[Document layout analysis data]
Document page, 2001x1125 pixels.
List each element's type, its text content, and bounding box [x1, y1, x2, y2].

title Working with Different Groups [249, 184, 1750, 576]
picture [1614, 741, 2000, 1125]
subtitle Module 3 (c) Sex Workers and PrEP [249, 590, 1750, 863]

__EXERCISE AIM__: All lines above are to be transcribed exactly.

__SOLUTION TO THE PROBLEM__:
Document page, 2001x1125 pixels.
List each element's type, its text content, and bounding box [x1, y1, x2, y2].

title Working with Different Groups [249, 184, 1750, 576]
picture [1614, 741, 2000, 1125]
subtitle Module 3 (c) Sex Workers and PrEP [249, 590, 1750, 863]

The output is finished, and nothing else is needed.